▶ [Instructions to follow]: Reproduce the part of the dog-training post that starts with "I also teach" and goes on through "out of her!", word for word.

▶ [Text under study]:
◆ ◆ ◆ ◆ ◆
I completely agree with teaching 2 different "heels" and thinking about what you're wanting. While impressive to watch, focused heeling is a lot of work for the dog and the handler. I would never ask my dog to perform a truly focused heel anywhere other than in training or in an obedience ring. If you're wanting a competitive obedience dog, I train a heel with essentially targeting. There are many different ways to teach it, but that's the method I use. Some like it, others dont. I teach my dog to "target" to my armband. The treats are stored behind the armband, and when I reward, I take the food from the armband and give it to her. I use a similar method for teaching fronts, where I put a chunk of hot dog in my mouth (or cheese, or anything thats yummy to the dog, but not gross to us) and when they come in straight, I spit food at them. They learn to focus on where the food comes from. I also demand a "trot" at a brisk pace. Competition obedience is a sport and not every exercise has to be "purposeful" (ie, I would NEVER leave my dog in a lineup of strange dogs, ask for a stay, and then leave the room.... are you kidding?!). 

I also teach "stay close". By teaching a true competition heel, my dog already has an idea of how to stay close to me, but all I require when I tell my dog to stay close is to have her walking pleasantly by my side, on a loose lead. To a dog, body language is key, and so they read how I stand, how I hold my hands, how I grip the lead, my pace, etc, they pick up on all that. Now, if I were to ask my dog for a heel, and just kinda puttered around, I'd confuse the heck out of her! 

I also dont believe in "walking" dogs without a leash, for the record. I completely agree with what has been posted here, and is an important consideration. I agree that its an ego thing, and for the record, I have a few friends with OTCH dogs, and they'd never consider walking their dogs down the street offleash. Why do you think that is? These dogs are very well trained (obviously) and yet they wouldn't do it. Kindof a rhetorical question, but worth thinking about for those that think they should do it. But, it's just as impressive to watch a dog walking beside their owner on leash as it is to watch them off leash. JMO. BJ


----------
◆ ◆ ◆ ◆ ◆
▶ [Information provided]:
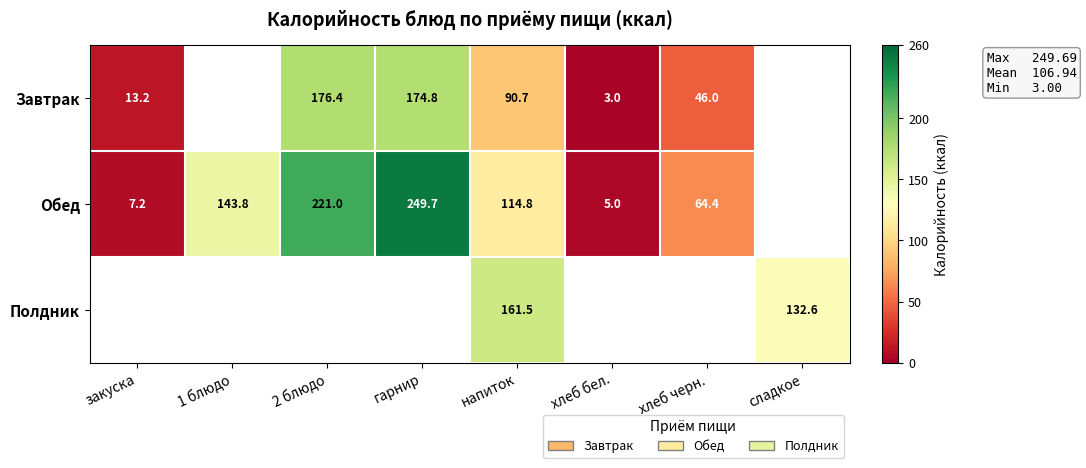

The Обед series shows 193.1 at 1 блюдо. True or false?

False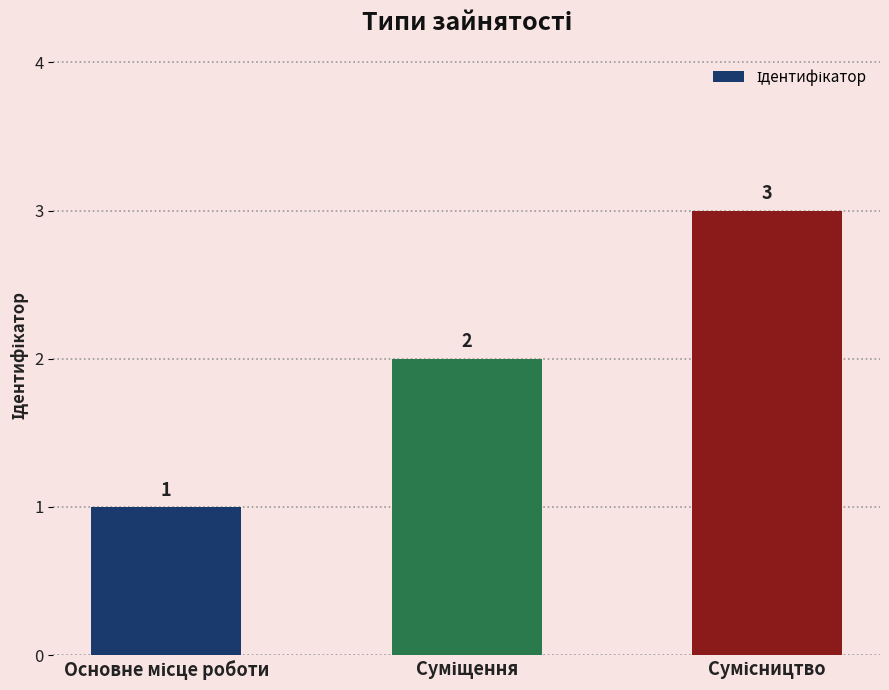

How many values are between 1 and 3?

3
◆ ◆ ◆ ◆ ◆
▶ [Answer section]:
I also teach "stay close". By teaching a true competition heel, my dog already has an idea of how to stay close to me, but all I require when I tell my dog to stay close is to have her walking pleasantly by my side, on a loose lead. To a dog, body language is key, and so they read how I stand, how I hold my hands, how I grip the lead, my pace, etc, they pick up on all that. Now, if I were to ask my dog for a heel, and just kinda puttered around, I'd confuse the heck out of her!